You wrote, “[i]ndividuals don’t change into a different species than their parents. Populations diverge over many many generations. At some point, the entire population is reckoned a separate species from the other descendants of an ancestor population.” I take the second and third sentences as correcting or counterbalancing the absolutism of the first. In that case, we agree. I’ve already said that change is gradual. But change happens. If some number of generations occur between what is clearly one species until there is clearly another species, and all of the generations in between changed in the same direction, we don’t say that the in-between individuals are not of any species. Either they’re in-between and thus of one or the other species (although we don’t say which) or we arbitrarily assign a species to each.
You wrote, “[y]ou cannot have a population where the males are a different species than the females. That doesn’t make any sense.” Yes, it does, and yes, we can have that population, provided the members who are of one sex and one species are able to reproduce with their immediate ancestral neighbors of the other sex, unless there are even more failed mutations because both sexes did not evolve into existence at about the same time and place. But because of the uncertainty of species-boundary definition, it’s likely that the genetically extremely similar could reproduce together across the arbitrary boundary.
Branching became a subject in this topic but I think I may have confused things there. The primate species from which humans evolved still, I think, exists, albeit itself having evolved, too. Humans branched off from a species of primate. But if two species branch from one so that three species result, the observation of that makes a more compelling case for recognizing and naming all of the species involved and for attempting to describe the species precisely enough to make identification of more members easier. But that’s a trivial point (meaning me who’s being trivial), because it doesn’t change that there’s a vaguely-defined area in between at each junction where one species evolves into another, where some individuals could be either the “before” species or the “after” species but we don’t know which.

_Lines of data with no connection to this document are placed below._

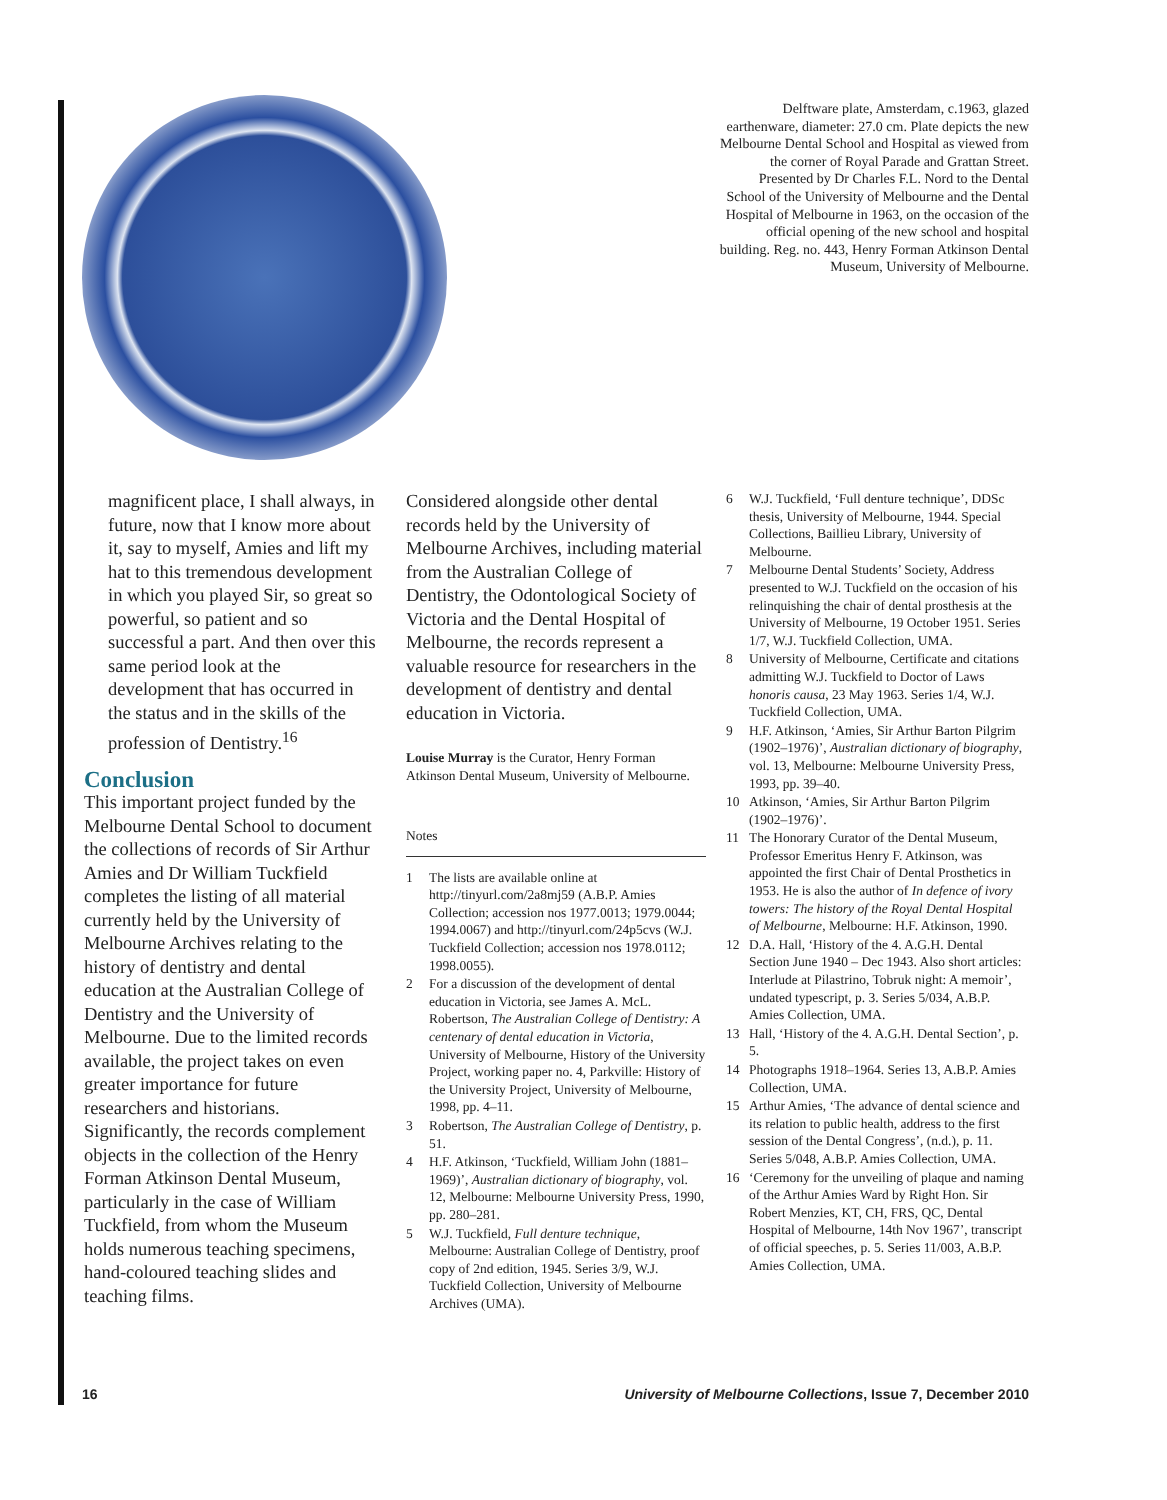Delftware plate, Amsterdam, c.1963, glazed earthenware, diameter: 27.0 cm. Plate depicts the new Melbourne Dental School and Hospital as viewed from the corner of Royal Parade and Grattan Street. Presented by Dr Charles F.L. Nord to the Dental School of the University of Melbourne and the Dental Hospital of Melbourne in 1963, on the occasion of the official opening of the new school and hospital building. Reg. no. 443, Henry Forman Atkinson Dental Museum, University of Melbourne.
magnificent place, I shall always, in future, now that I know more about it, say to myself, Amies and lift my hat to this tremendous development in which you played Sir, so great so powerful, so patient and so successful a part. And then over this same period look at the development that has occurred in the status and in the skills of the profession of Dentistry.<sup>16</sup>
Conclusion
This important project funded by the Melbourne Dental School to document the collections of records of Sir Arthur Amies and Dr William Tuckfield completes the listing of all material currently held by the University of Melbourne Archives relating to the history of dentistry and dental education at the Australian College of Dentistry and the University of Melbourne. Due to the limited records available, the project takes on even greater importance for future researchers and historians. Significantly, the records complement objects in the collection of the Henry Forman Atkinson Dental Museum, particularly in the case of William Tuckfield, from whom the Museum holds numerous teaching specimens, hand-coloured teaching slides and teaching films.
Considered alongside other dental records held by the University of Melbourne Archives, including material from the Australian College of Dentistry, the Odontological Society of Victoria and the Dental Hospital of Melbourne, the records represent a valuable resource for researchers in the development of dentistry and dental education in Victoria.
Louise Murray is the Curator, Henry Forman Atkinson Dental Museum, University of Melbourne.
Notes
1 The lists are available online at http://tinyurl.com/2a8mj59 (A.B.P. Amies Collection; accession nos 1977.0013; 1979.0044; 1994.0067) and http://tinyurl.com/24p5cvs (W.J. Tuckfield Collection; accession nos 1978.0112; 1998.0055).
2 For a discussion of the development of dental education in Victoria, see James A. McL. Robertson, The Australian College of Dentistry: A centenary of dental education in Victoria, University of Melbourne, History of the University Project, working paper no. 4, Parkville: History of the University Project, University of Melbourne, 1998, pp. 4–11.
3 Robertson, The Australian College of Dentistry, p. 51.
4 H.F. Atkinson, ‘Tuckfield, William John (1881–1969)’, Australian dictionary of biography, vol. 12, Melbourne: Melbourne University Press, 1990, pp. 280–281.
5 W.J. Tuckfield, Full denture technique, Melbourne: Australian College of Dentistry, proof copy of 2nd edition, 1945. Series 3/9, W.J. Tuckfield Collection, University of Melbourne Archives (UMA).
6 W.J. Tuckfield, ‘Full denture technique’, DDSc thesis, University of Melbourne, 1944. Special Collections, Baillieu Library, University of Melbourne.
7 Melbourne Dental Students’ Society, Address presented to W.J. Tuckfield on the occasion of his relinquishing the chair of dental prosthesis at the University of Melbourne, 19 October 1951. Series 1/7, W.J. Tuckfield Collection, UMA.
8 University of Melbourne, Certificate and citations admitting W.J. Tuckfield to Doctor of Laws honoris causa, 23 May 1963. Series 1/4, W.J. Tuckfield Collection, UMA.
9 H.F. Atkinson, ‘Amies, Sir Arthur Barton Pilgrim (1902–1976)’, Australian dictionary of biography, vol. 13, Melbourne: Melbourne University Press, 1993, pp. 39–40.
10 Atkinson, ‘Amies, Sir Arthur Barton Pilgrim (1902–1976)’.
11 The Honorary Curator of the Dental Museum, Professor Emeritus Henry F. Atkinson, was appointed the first Chair of Dental Prosthetics in 1953. He is also the author of In defence of ivory towers: The history of the Royal Dental Hospital of Melbourne, Melbourne: H.F. Atkinson, 1990.
12 D.A. Hall, ‘History of the 4. A.G.H. Dental Section June 1940 – Dec 1943. Also short articles: Interlude at Pilastrino, Tobruk night: A memoir’, undated typescript, p. 3. Series 5/034, A.B.P. Amies Collection, UMA.
13 Hall, ‘History of the 4. A.G.H. Dental Section’, p. 5.
14 Photographs 1918–1964. Series 13, A.B.P. Amies Collection, UMA.
15 Arthur Amies, ‘The advance of dental science and its relation to public health, address to the first session of the Dental Congress’, (n.d.), p. 11. Series 5/048, A.B.P. Amies Collection, UMA.
16 ‘Ceremony for the unveiling of plaque and naming of the Arthur Amies Ward by Right Hon. Sir Robert Menzies, KT, CH, FRS, QC, Dental Hospital of Melbourne, 14th Nov 1967’, transcript of official speeches, p. 5. Series 11/003, A.B.P. Amies Collection, UMA.
16 University of Melbourne Collections, Issue 7, December 2010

When scientists draw a tree of evolution, I think humans come into existence from an ancestral species at only one locus on that tree. The tree is a summary, a scientifically valid summary but still a summary, and does not map every individual, but summarizes what’s known about species. Whether the number of prehuman-to-human evolutionary loci (on that conceptual tree) is limited to only one is what I was asking about at the beginning of this topic and that seems to be the consensus answer, unless I hear otherwise.